- O que se pede:
Segundo o documento de origem, qual valor foi de fato transferido quando a autora fez o pagamento pelo QR Code?

- Documento de origem:
....
Narra a petição inicial que a autora, correntista do Sicoob Centro-Oeste Br (conta-corrente nº 13.682-4, agência nº 3300-6), foi vítima de fraude via PIX em 23/09/2024. Relata que, após adquirir uma máquina de lavar louças no Mercado Livre por R$ 2.998,00 em 21/08/2024 e não receber o produto, buscou solução junto ao Mercado Pago. Afirma que, durante contato telefônico, foi orientada por suposto atendente a realizar novo depósito PIX via QR Code no valor de R$ 2.998,00 para restituição em dobro, sob alegação de que o pagamento original não constava nos registros internos da plataforma.
Aduz que, de boa-fé e acreditando tratar-se de procedimento legítimo, a autora procedeu ao pagamento via QR Code, mas verificou posteriormente que o valor transferido foi de R$ 78.228,04 (todo o saldo de sua conta-corrente), e não os R$ 2.998,00 informados. Menciona que o valor foi transferido para conta-corrente nº 386.466-9, agência nº 3944, do BANCO BRADESCO S/A, de titularidade de Aline Maria Firmino (CPF nº 362.053.318-02). Esclarece que a autora tomou todas as providências cabíveis, incluindo abertura de procedimento MED junto ao banco, registro de boletim de ocorrência e solicitações de bloqueio, obtendo devolução de apenas R$ 0,04.
Fundamenta sua pretensão na responsabilidade objetiva das instituições financeiras por falha na prestação de serviços, destacando que a transação desrespeitou seu perfil de movimentação (historicamente de pequenos valores, inferiores a R$ 1.000,00), configurando operação inusual que deveria ter sido bloqueada.
Diante de tal narrativa, pleiteou condenação solidária dos réus ao pagamento de indenização por danos materiais no valor de R$ 78.228,00, danos morais de R$ 15.000,00, custas processuais e honorários advocatícios de 20% sobre o valor da condenação, além da inversão do ônus da prova.
A inicial veio acompanhada de documentos (evento 01).
Por força da decisão proferida no evento 11, os benefícios da gratuidade da justiça foram deferidos à parte autora, bem como foi invertido o ônus da prova e determinada a citação da parte ré.
....
(Listagem extraída)
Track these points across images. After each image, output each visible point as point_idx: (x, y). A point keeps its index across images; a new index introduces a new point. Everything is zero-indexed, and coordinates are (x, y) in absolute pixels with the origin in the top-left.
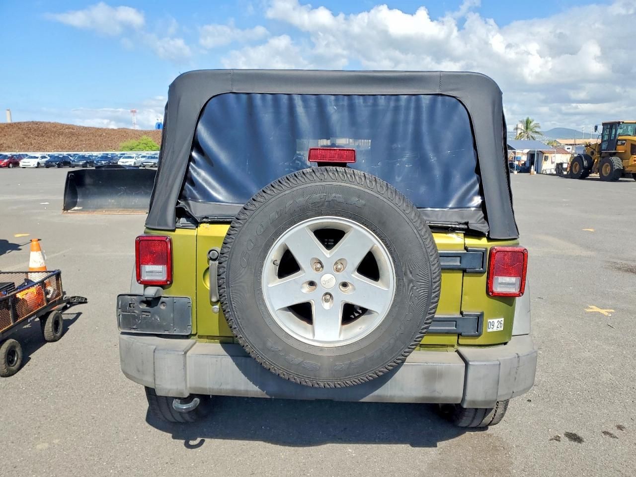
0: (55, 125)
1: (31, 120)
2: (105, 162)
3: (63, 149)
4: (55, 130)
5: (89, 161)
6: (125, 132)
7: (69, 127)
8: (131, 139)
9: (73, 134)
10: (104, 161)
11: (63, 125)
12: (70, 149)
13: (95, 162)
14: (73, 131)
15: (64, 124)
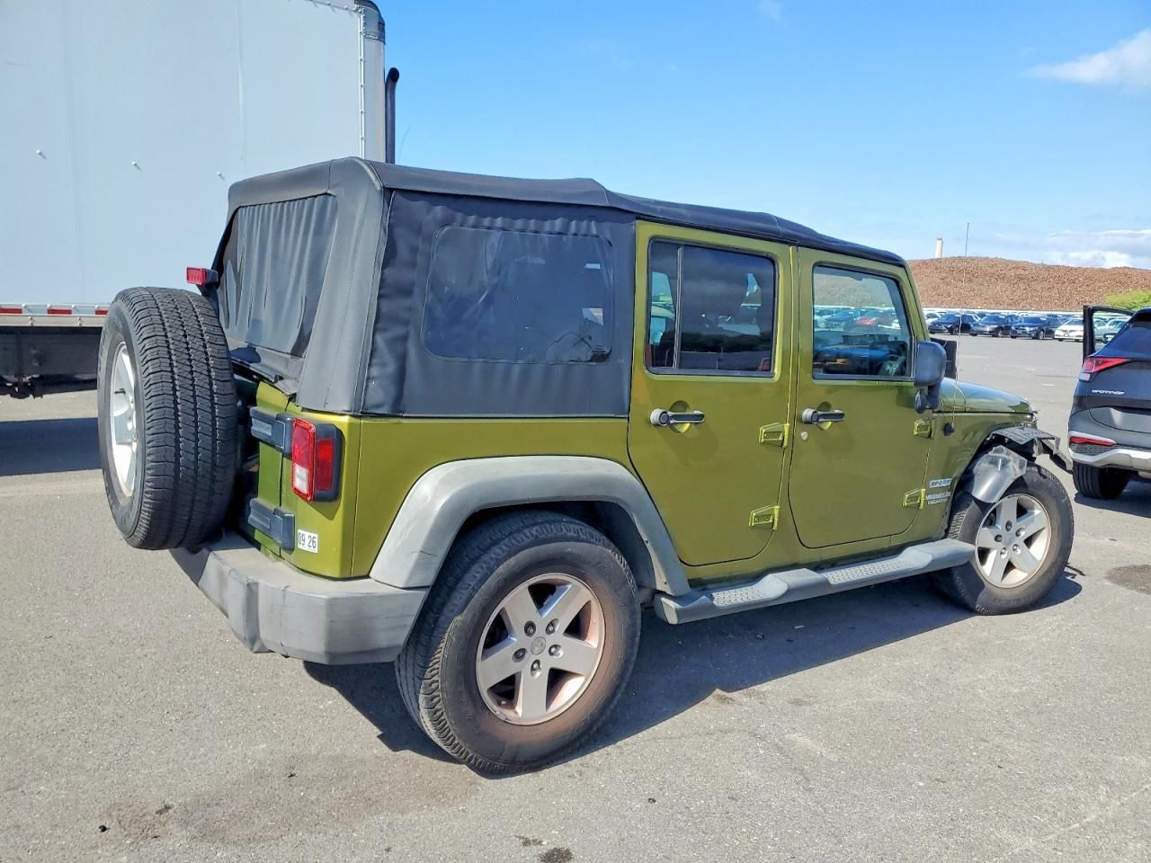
0: (993, 263)
1: (957, 255)
2: (1032, 329)
3: (998, 303)
4: (992, 271)
5: (1003, 326)
6: (1126, 275)
7: (1017, 266)
8: (1135, 288)
9: (1020, 278)
10: (1030, 327)
11: (1007, 263)
12: (1010, 305)
13: (1013, 328)
14: (1023, 272)
15: (1010, 261)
....
- Resultado do exercício:
Foram transferidos R$ 78.228,04, todo o saldo da conta-corrente da autora.